ACTION ITEM:
Return only the lines from the one containing "assign f3 = x2;" to the end of the entries below, exactly as written, both ends included.

RECORDS TO USE section start

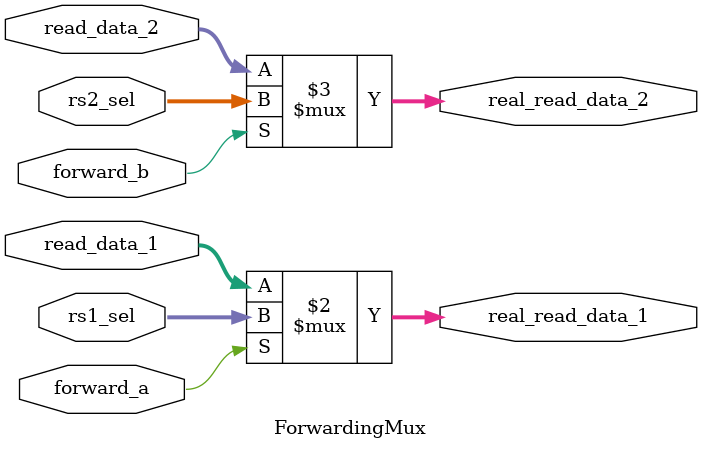
<source format=sv>
module ForwardingMux(
    input logic forward_a,
    input logic forward_b,
    input logic [63:0] read_data_1,
    input logic [63:0] read_data_2,
    input logic [63:0] rs1_sel,
    input logic [63:0] rs2_sel,

    output logic [63:0] real_read_data_1,
    output logic [63:0] real_read_data_2
);

    always_comb begin
        real_read_data_1 = forward_a ? rs1_sel : read_data_1;
        real_read_data_2 = forward_b ? rs2_sel : read_data_2;
    end
endmodule
</source>
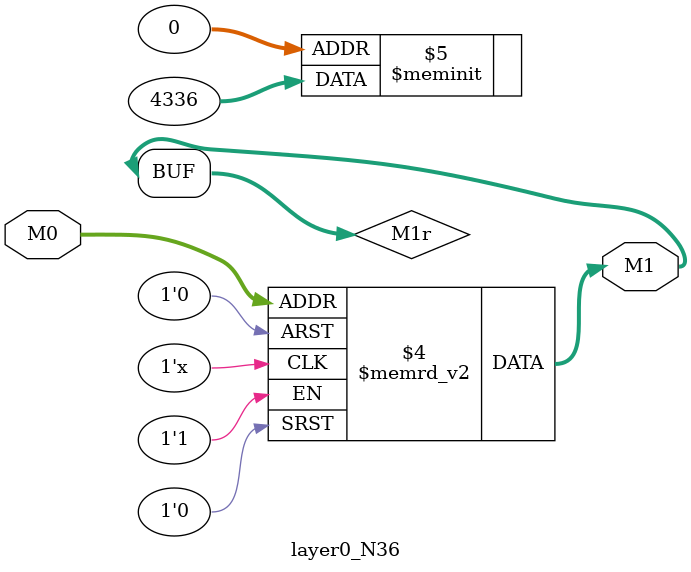
<source format=v>
module layer0_N36 ( input [3:0] M0, output [1:0] M1 );

	(*rom_style = "distributed" *) reg [1:0] M1r;
	assign M1 = M1r;
	always @ (M0) begin
		case (M0)
			4'b0000: M1r = 2'b00;
			4'b1000: M1r = 2'b00;
			4'b0100: M1r = 2'b00;
			4'b1100: M1r = 2'b00;
			4'b0010: M1r = 2'b11;
			4'b1010: M1r = 2'b00;
			4'b0110: M1r = 2'b01;
			4'b1110: M1r = 2'b00;
			4'b0001: M1r = 2'b00;
			4'b1001: M1r = 2'b00;
			4'b0101: M1r = 2'b00;
			4'b1101: M1r = 2'b00;
			4'b0011: M1r = 2'b11;
			4'b1011: M1r = 2'b00;
			4'b0111: M1r = 2'b00;
			4'b1111: M1r = 2'b00;

		endcase
	end
endmodule

</source>
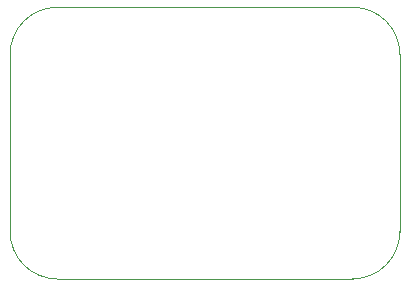
<source format=gbr>
G04 #@! TF.GenerationSoftware,KiCad,Pcbnew,(5.1.2-1)-1*
G04 #@! TF.CreationDate,2020-04-25T00:14:51+02:00*
G04 #@! TF.ProjectId,USB-C-USB-2.0,5553422d-432d-4555-9342-2d322e302e6b,rev?*
G04 #@! TF.SameCoordinates,Original*
G04 #@! TF.FileFunction,Profile,NP*
%FSLAX46Y46*%
G04 Gerber Fmt 4.6, Leading zero omitted, Abs format (unit mm)*
G04 Created by KiCad (PCBNEW (5.1.2-1)-1) date 2020-04-25 00:14:51*
%MOMM*%
%LPD*%
G04 APERTURE LIST*
%ADD10C,0.050000*%
G04 APERTURE END LIST*
D10*
X66800000Y-60400000D02*
G75*
G02X70800000Y-64400000I0J-4000000D01*
G01*
X37800000Y-64400000D02*
G75*
G02X41800000Y-60400000I4000000J0D01*
G01*
X41800000Y-83400000D02*
G75*
G02X37800000Y-79400000I0J4000000D01*
G01*
X70800000Y-79400000D02*
G75*
G02X66800000Y-83400000I-4000000J0D01*
G01*
X41800000Y-83400000D02*
X66800000Y-83400000D01*
X37800000Y-64400000D02*
X37800000Y-79400000D01*
X66800000Y-60400000D02*
X41800000Y-60400000D01*
X70800000Y-79400000D02*
X70800000Y-64400000D01*
M02*

</source>
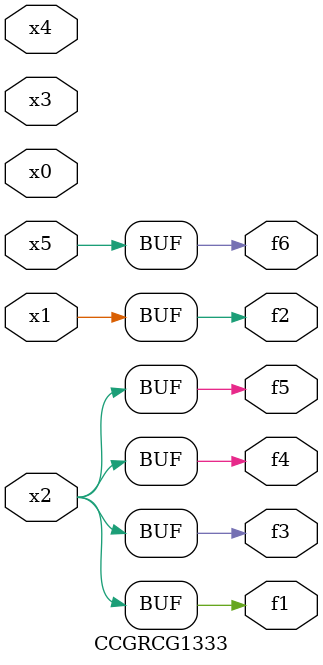
<source format=v>
module CCGRCG1333(
	input x0, x1, x2, x3, x4, x5,
	output f1, f2, f3, f4, f5, f6
);
	assign f1 = x2;
	assign f2 = x1;
	assign f3 = x2;
	assign f4 = x2;
	assign f5 = x2;
	assign f6 = x5;
endmodule

</source>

RECORDS TO USE section end

RESULT OF THIS TASK:
	assign f3 = x2;
	assign f4 = x2;
	assign f5 = x2;
	assign f6 = x5;
endmodule

</source>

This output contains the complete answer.